═════ MATERIAL SHOWN ═════

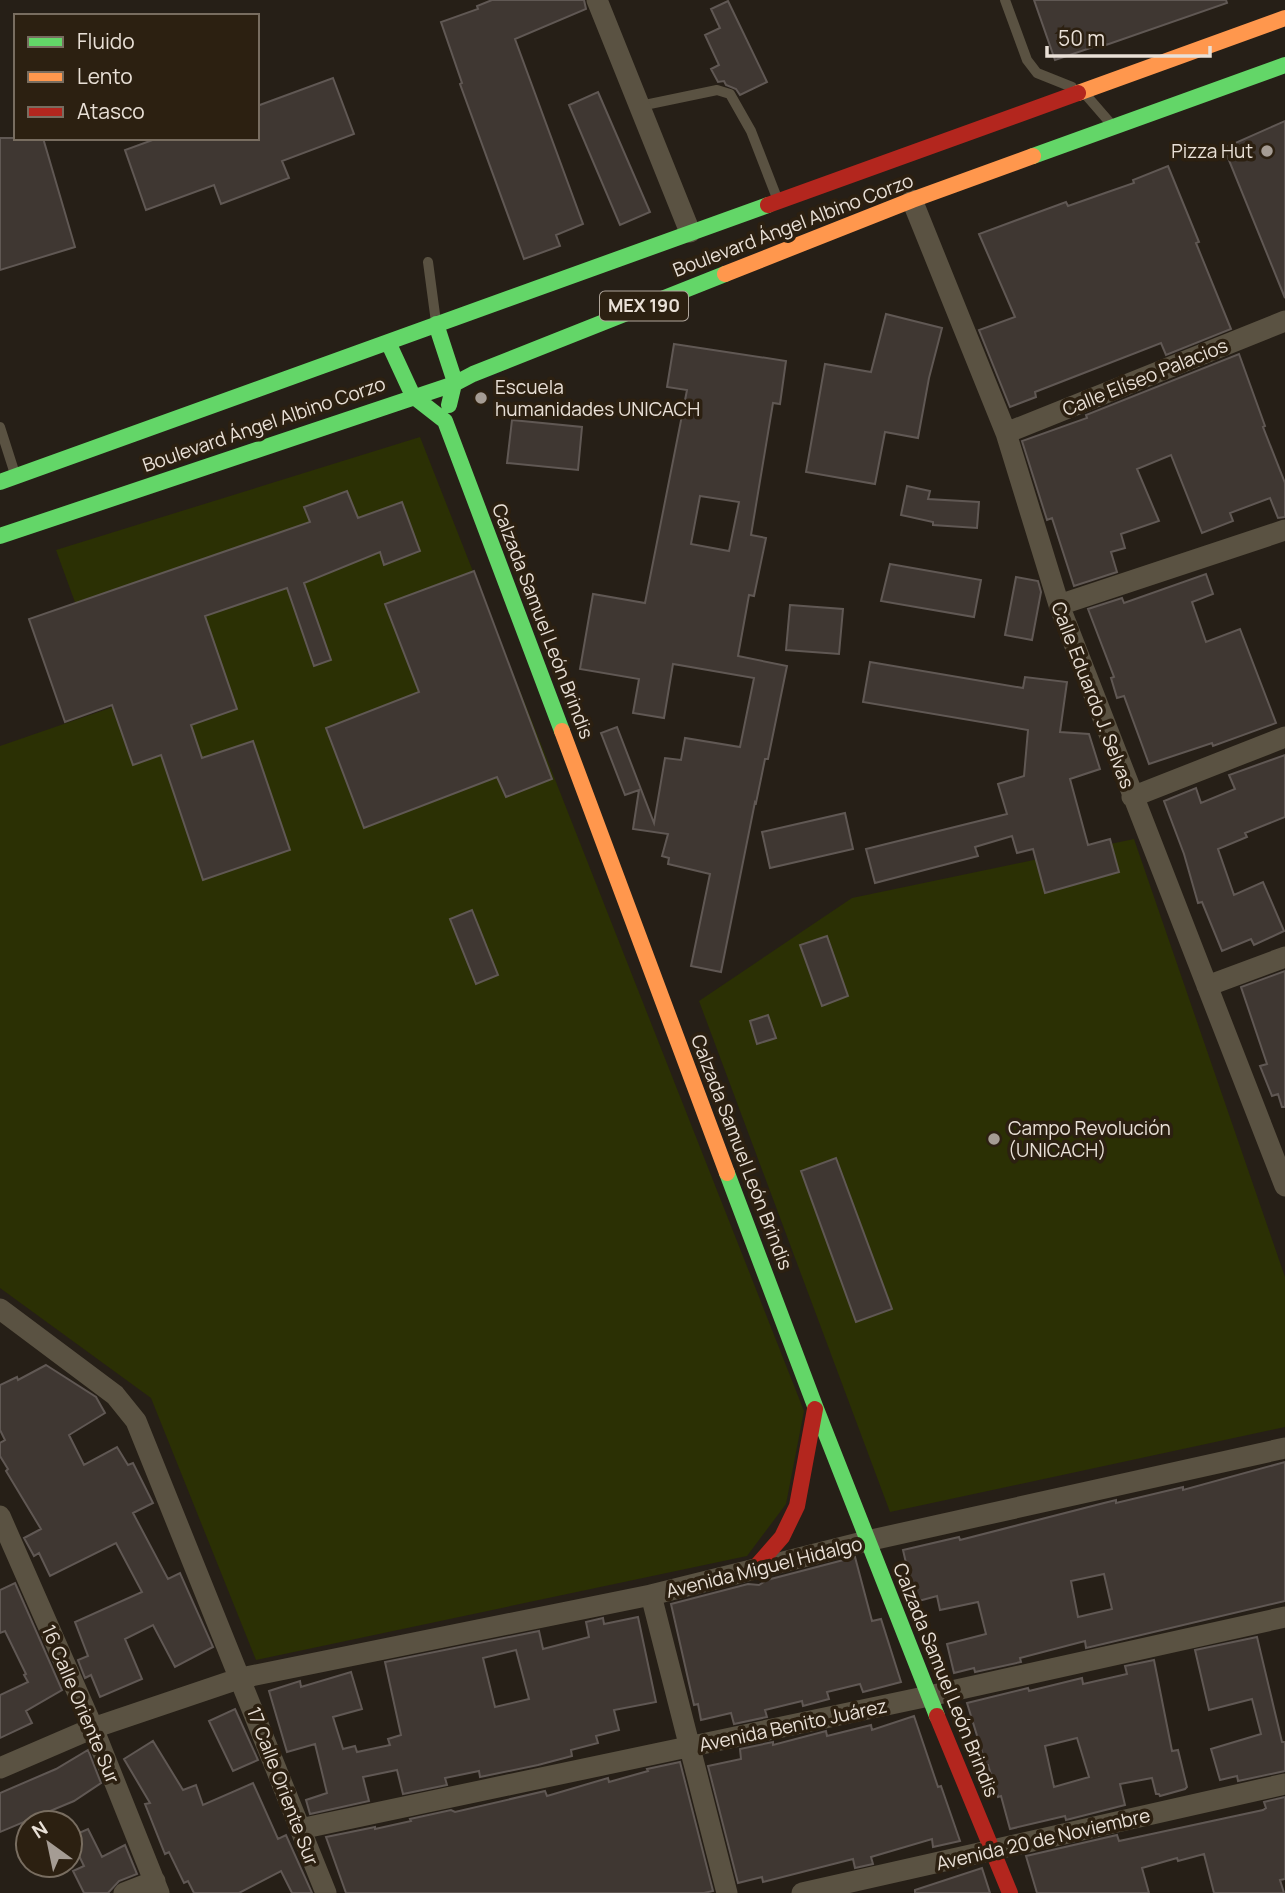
<svg xmlns="http://www.w3.org/2000/svg" width="1285" height="1893" font-family="Manrope,sans-serif">
<style>
.green{fill:#2b3004}
.building{fill:#3f3732;stroke:#605854;stroke-width:2;fill-rule:evenodd}
.lines{fill:none;stroke-linecap:round;stroke-linejoin:round}
.lane{stroke:#5a5242;stroke-width:10}
.street{stroke:#5a5242;stroke-width:21}
.fast{stroke:#63d668;stroke-width:16}
.slow{stroke:#ff974d;stroke-width:16}
.jam{stroke:#b3261e;stroke-width:16}
.poi-dot{fill:#a59c94;stroke:#2c2011;stroke-width:2.5}
.labels{text-anchor:middle;stroke-width:7;stroke-linejoin:round;paint-order:stroke}
.shield{fill:#2c2011;stroke:#b0a69c;stroke-width:2}
.shield-label{font-size:18px;font-weight:bold;fill:#e9e0d7}
.poi-label{font-size:19px;fill:#e9e0d7;stroke:#2c2011;text-anchor:start}
.street-label{font-size:19px;fill:#e9e0d7;stroke:#2c2011}
</style>
<rect width="100%" height="100%" fill="#261f17"/>
<path class="green" d="M420 437 804 1411 786 1504 747 1556 256 1660 151 1398 0 1288V746L113 707 56 550Z
M1134 839 1285 1277V1427L890 1512 699 1001 852 898Z"/>
<path class="building" d="M492 0H584L586 9 515 39 583 224 556 235 560 246 524 259 460 84 462 83 441 22 478 9 477 6Z
M1034 0H1226L1227 3 1106 45 1105 43 1055 60Z
M728 1 767 82 740 95 736 89 726 85 724 81 718 82 711 69 719 65 705 35 720 28 711 9Z
M333 78 354 134 282 161 289 178 221 204 214 185 146 210 125 150 158 138H257V106Z
M598 92 650 212 620 225 569 105Z
M1285 121V298L1224 148Z
M0 138H43L75 247 0 270Z
M1168 166 1199 242 1196 243 1231 329 1166 355 1161 343 1035 392 1036 397 1010 407 979 330 1015 317 979 234 1066 202 1068 206 1105 193 1134 183 1133 180Z
M886 314 942 328 929 378 918 438 885 432 875 484 806 472 825 364 871 372Z
M674 344 786 361 780 404 773 403 751 535 766 538 754 596 749 595 738 656 787 666 768 759H765L756 803 755 802 721 972 691 966 710 874 668 864 669 858 662 856 668 834 633 829 639 790 625 795 601 733 617 727 654 823 665 758 681 760 685 738 740 747 754 678 673 664 664 718 633 713 639 679 580 669 593 594 645 603 687 390 667 387ZM700 496 739 502 729 551 691 544Z
M1239 354 1265 426 1263 427 1285 483V517L1278 518 1270 498 1230 513 1233 521 1202 533 1171 455 1137 469 1159 521 1121 534 1125 548 1111 552 1117 572 1074 586 1052 518 1047 520 1022 441 1087 418 1086 415Z
M512 420 582 427 578 470 507 463Z
M907 486 930 491 928 499 979 502 977 528 933 525V522L901 515Z
M347 491 358 518 402 502 420 551 384 565 380 552 304 583 331 660 314 666 287 588 205 616 237 709 191 725 202 758 253 741 290 850 203 880 161 755 133 765 112 705 65 722 29 619 310 522 304 507Z
M890 564 981 580 974 617 881 601Z
M474 571 552 779 506 797 497 777 364 828 326 728 419 692 385 604Z
M1206 574 1213 594 1192 602 1206 642 1240 629 1276 723 1213 746 1212 743 1149 764 1124 696 1117 698 1111 678 1114 677 1088 609 1122 598 1124 603Z
M1016 577 1038 581 1041 592 1032 640 1005 635Z
M790 605 843 609 839 654 786 650Z
M870 662 1023 688 1025 677 1067 682 1060 732 1089 734 1100 769 1070 779 1088 845 1110 839 1119 872 1045 893 1033 849 1017 853 1012 836 975 847 978 856 875 883 866 849 1007 814 998 784 1024 776 1028 730 863 702Z
M1285 755V817L1245 833 1247 837 1218 849 1234 895 1263 882 1284 931 1254 945 1251 939 1222 951 1202 902 1198 903 1184 854 1164 801 1196 788 1201 803 1235 789 1229 775Z
M845 813 853 849 770 868 762 832Z
M472 910 498 975 476 984 450 919Z
M827 936 848 996 822 1006 800 945Z
M1285 971V1107H1282L1278 1094 1272 1096 1260 1066 1267 1064 1241 987Z
M768 1015 776 1038 757 1044 750 1021Z
M836 1158 892 1309 856 1322 801 1171Z
M46 1365 96 1397 105 1413 69 1435 84 1465 117 1447 128 1465 133 1463 153 1503 133 1513 168 1579 180 1573 213 1647 175 1667 153 1625 125 1639 142 1679 100 1697 91 1675 85 1678 78 1660 88 1656 75 1622 142 1592 116 1543 50 1576 39 1553 34 1556 24 1538 41 1529 6 1471 8 1469 0 1456V1443L5 1440 0 1430V1385L17 1377 18 1380Z
M1285 1462V1601L1086 1648 1085 1641 1020 1658 1021 1662 975 1672 974 1668 954 1673 947 1644 986 1634 978 1602 940 1610 937 1596 915 1602 903 1550 959 1537 960 1540 1104 1503 1116 1500V1503L1183 1487V1490ZM1104 1574 1112 1609 1078 1617 1071 1581Z
M855 1557 872 1621 881 1619 901 1682 863 1692 860 1684 827 1692 829 1699 803 1706 802 1701 765 1710 767 1717 734 1724 731 1713 701 1720 698 1704 694 1705 671 1604 748 1584 759 1585 767 1580Z
M15 1583 62 1690 26 1711 32 1723 0 1738V1695L28 1682 24 1675 26 1674 5 1631 0 1633V1590Z
M638 1617 656 1702 614 1710 619 1730 596 1736 598 1743 571 1750 572 1756 538 1765 480 1777 479 1771 445 1778 447 1785 403 1794 397 1770 363 1777 369 1801 310 1814 306 1800 327 1793 315 1744 287 1752 269 1691 300 1681 301 1687 351 1672 362 1709 333 1717 343 1749 355 1746 357 1752 390 1745 388 1739 401 1735 385 1662 539 1631 543 1649 589 1637 586 1622 603 1618 604 1624ZM516 1650 529 1699 495 1707 483 1658Z
M1257 1637 1282 1742H1285V1771L1238 1781 1237 1776 1220 1780 1211 1749 1261 1734 1252 1699 1209 1710 1195 1650Z
M1154 1660 1172 1751 1178 1750 1187 1787 1185 1789 1160 1796 1159 1794H1156L1152 1778 1120 1784 1125 1805 1066 1820 1065 1816 1010 1829 1001 1796 998 1797 988 1765H986L967 1703 1028 1688 1029 1691 1082 1678 1083 1684 1127 1674 1125 1666ZM1077 1738 1089 1777 1054 1787 1045 1746Z
M235 1709 258 1760 233 1771 209 1721Z
M914 1716 938 1787 941 1786 960 1841 933 1847 932 1839 871 1857 873 1864 855 1868 853 1859 763 1882 762 1877 738 1883 708 1766 741 1759 740 1749 773 1742V1745L826 1731 827 1736 871 1725 872 1730Z
M153 1741 183 1790 196 1785 203 1805 253 1783 278 1839 286 1835 312 1893H292L281 1871 239 1893H194L188 1881 184 1883 169 1852 165 1854 145 1804 150 1803 124 1759Z
M88 1750 101 1783 74 1801 0 1832V1793L56 1769Z
M680 1762 713 1891 704 1893H346L326 1837 375 1827V1829L411 1821 410 1819 451 1810 455 1812 545 1791 547 1796 608 1778 609 1782 648 1771 647 1769Z
M1285 1797V1879L1280 1880 1284 1893H1214L1204 1854 1178 1861 1177 1858 1142 1868 1149 1893H1037L1026 1856 1117 1835 1119 1841 1133 1838 1263 1810 1266 1808 1264 1802Z
M88 1829 102 1857 125 1845 137 1874 119 1881 108 1893H84L73 1871 84 1866 70 1837Z
M982 1868 990 1893H915V1890Z"/>
<g class="lines">
<path class="lane" d="M1005 0 1027 60 1037 73 1072 87
M1086 95 1112 125
M640 106 717 90 730 94 751 131 777 198
M428 262 436 322
M0 427 15 474"/>
<path class="street" d="M597 0 690 232
M912 200 1006 433 1059 605 1285 1186
M1006 433 1285 321
M1059 605 1285 530
M1132 797 1285 737
M1207 986 1285 957
M0 1309 115 1395 136 1421 326 1893
M0 1516 93 1728 159 1893
M651 1595 727 1893
M0 1768 93 1728 241 1678 651 1595 867 1541 1285 1448
M300 1829 929 1696 1285 1617
M124 1893 155 1881
M802 1893 1285 1784"/>
<path class="fast" d="M1033 156 1285 65
M436 324 453 376 454 384 449 405
M388 342 413 396 445 421 562 731
M0 482 768 205
M0 536 454 384 473 374 725 274
M727 1173 815 1406 937 1716"/>
<path class="slow" d="M1078 93 1285 18
M725 274 912 200 1033 156
M562 731 727 1173"/>
<path class="jam" d="M768 205 1078 93
M754 1569 782 1537 797 1506 815 1409
M937 1716 1010 1893"/>
</g>
<g class="poi-dot">
<circle cx="1267" cy="151" r="7"/>
<circle cx="481" cy="398" r="7"/>
<circle cx="994" cy="1139" r="7"/>
</g>
<g class="labels">
<rect class="shield" x="600" y="291.5" width="88" height="29" rx="5"/>
<g class="shield-label">
<text x="644" y="312">MEX 190</text>
</g>
<g class="poi-label">
<text x="1253" y="158" text-anchor="end">Pizza Hut</text>
<text x="495" y="394">Escuela<tspan x="495" dy="22">humanidades UNICACH</tspan></text>
<text x="1008" y="1135">Campo Revolución<tspan x="1008" dy="22">(UNICACH)</tspan></text>
</g>
<g class="street-label">
<text transform="translate(793 225) rotate(-21)" y="7">Boulevard Ángel Albino Corzo</text>
<text transform="translate(1145 377) rotate(-22)" y="7">Calle Elíseo Palacios</text>
<text transform="translate(264 424) rotate(-19)" y="7">Boulevard Ángel Albino Corzo</text>
<text transform="translate(543 621) rotate(69)" y="7">Calzada Samuel León Brindis</text>
<text transform="translate(1093 695) rotate(69)" y="7">Calle Eduardo J. Selvas</text>
<text transform="translate(742 1152) rotate(69)" y="7">Calzada Samuel León Brindis</text>
<text transform="translate(764 1567) rotate(-14)" y="7">Avenida Miguel Hidalgo</text>
<text transform="translate(946 1680) rotate(68)" y="7">Calzada Samuel León Brindis</text>
<text transform="translate(81 1704) rotate(67)" y="7">16 Calle Oriente Sur</text>
<text transform="translate(793 1725) rotate(-12)" y="7">Avenida Benito Juárez</text>
<text transform="translate(283 1786) rotate(69)" y="7">17 Calle Oriente Sur</text>
<text transform="translate(1043 1839) rotate(-13)" y="7">Avenida 20 de Noviembre</text>
</g>
</g>
<rect x="14" y="14" width="245" height="126" fill="#2c2011" stroke="#786d60" stroke-width="2"/>
<rect x="28" y="37" width="35" height="10" fill="#63d668" stroke="#786d60" stroke-width="2"/>
<text x="77" y="49" font-size="21" fill="#e9e0d7">Fluido</text>
<rect x="28" y="72" width="35" height="10" fill="#ff974d" stroke="#786d60" stroke-width="2"/>
<text x="77" y="84" font-size="21" fill="#e9e0d7">Lento</text>
<rect x="28" y="107" width="35" height="10" fill="#b3261e" stroke="#786d60" stroke-width="2"/>
<text x="77" y="119" font-size="21" fill="#e9e0d7">Atasco</text>
<g transform="translate(49 1844) rotate(327)"><circle r="33" fill="#2c2011" stroke="#786d60" stroke-width="2"/>
<path d="M0-5L12 26L0 18L-12 26Z" fill="#a59c94"/>
<text y="-10" font-size="19" font-weight="bold" text-anchor="middle" fill="#e9e0d7">N</text>
</g>
<path d="M1047 46v10h163v-10" fill="none" stroke="#e9e0d7" stroke-width="3.5"/>
<text x="1058" y="46" font-size="21" fill="#e9e0d7" stroke="#2c2011" stroke-width="5" paint-order="stroke">50 m</text>
</svg>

═════

## WHAT TO PRODUCE
Give the exact lines, and only those, from the line containing "M235 1709 258 1760 233 1771 209 1721Z" through the line containing "M680 1762 713" in the entries above.

## OUTPUT OF THE EXERCISE
M235 1709 258 1760 233 1771 209 1721Z
M914 1716 938 1787 941 1786 960 1841 933 1847 932 1839 871 1857 873 1864 855 1868 853 1859 763 1882 762 1877 738 1883 708 1766 741 1759 740 1749 773 1742V1745L826 1731 827 1736 871 1725 872 1730Z
M153 1741 183 1790 196 1785 203 1805 253 1783 278 1839 286 1835 312 1893H292L281 1871 239 1893H194L188 1881 184 1883 169 1852 165 1854 145 1804 150 1803 124 1759Z
M88 1750 101 1783 74 1801 0 1832V1793L56 1769Z
M680 1762 713 1891 704 1893H346L326 1837 375 1827V1829L411 1821 410 1819 451 1810 455 1812 545 1791 547 1796 608 1778 609 1782 648 1771 647 1769Z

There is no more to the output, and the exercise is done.